On Wednesday, the Scottish First Minister, Nicola Sturgeon, opened the five-turbine, 30 megawatt (MW), Hywind floating offshore wind farm, 25 kilometers off the coast of Peterhead, Aberdeenshire. The wind farm will supply electricity to approximately 20,000 households.
The wind farm is operated by Statoil in partnership with the car-free city initiative, Masdar City.

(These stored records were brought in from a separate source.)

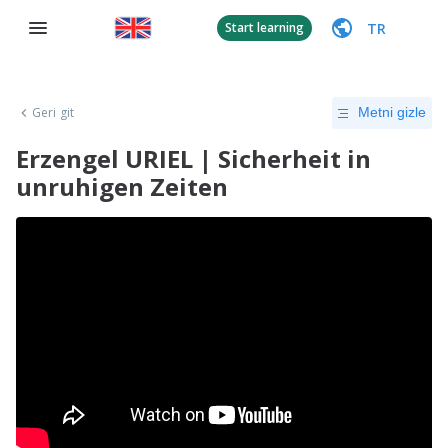
TR
Start learning
Geri git
Metni gizle
Erzengel URIEL | Sicherheit in
unruhigen Zeiten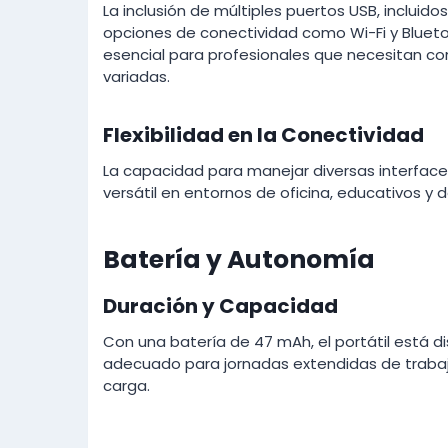
La inclusión de múltiples puertos USB, incluidos
opciones de conectividad como Wi-Fi y Blueto
esencial para profesionales que necesitan con
variadas.
Flexibilidad en la Conectividad
La capacidad para manejar diversas interface
versátil en entornos de oficina, educativos y 
Batería y Autonomía
Duración y Capacidad
Con una batería de 47 mAh, el portátil está 
adecuado para jornadas extendidas de trabaj
carga.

Floating offshore wind farms are considered transformative for the industry as they allow wind farms to be operational in deeper waters than conventional offshore turbines. Hywind can be used in water depths of up to 800 meters, made possible by each turbine’s foundations stretching 80 -100 meters beneath the sea surface. This opens up areas that have so far been inaccessible for offshore wind. It is anticipated that Hywind Scotland, will pave the way for new global market opportunities for floating offshore wind energy. Through its support of Hywind, the Scottish government sets out to demonstrate its desire to utilise new and innovative technologies to expand the nation’s potential renewable capacity.
Mrs Sturgeon said as she opened the wind farm: I am delighted to open Hywind Scotland, the world’s first floating wind park. Hywind will help us meet our ambitious climate change targets. This marks an exciting development for renewable energy in Scotland. Our support for floating offshore wind is testament to this government’s commitment to the development of this technology.
Addressing the Wired Energy conference in London last month Statoil’s Sonja Chirico Indrebo acknowledged that in the grand scheme of things, compared to today’s offshore wind farms 30 MW is not a lot. But she stressed that this is new technology and it is just the beginning and they could gradually start moving up to a couple of 100 MW for the next projects, with the goal of eventually moving towards the 1GW mark.
Another project, the Dounreay Tri floating offshore wind farm on the west coast of Scotland, had hoped to beat the Hywind project to become the world’s first of its kind. But Dounreay Tri, a slightly smaller project consisting of two turbines totaling a capacity of 10MW, is not going to be ready for unveiling before next year.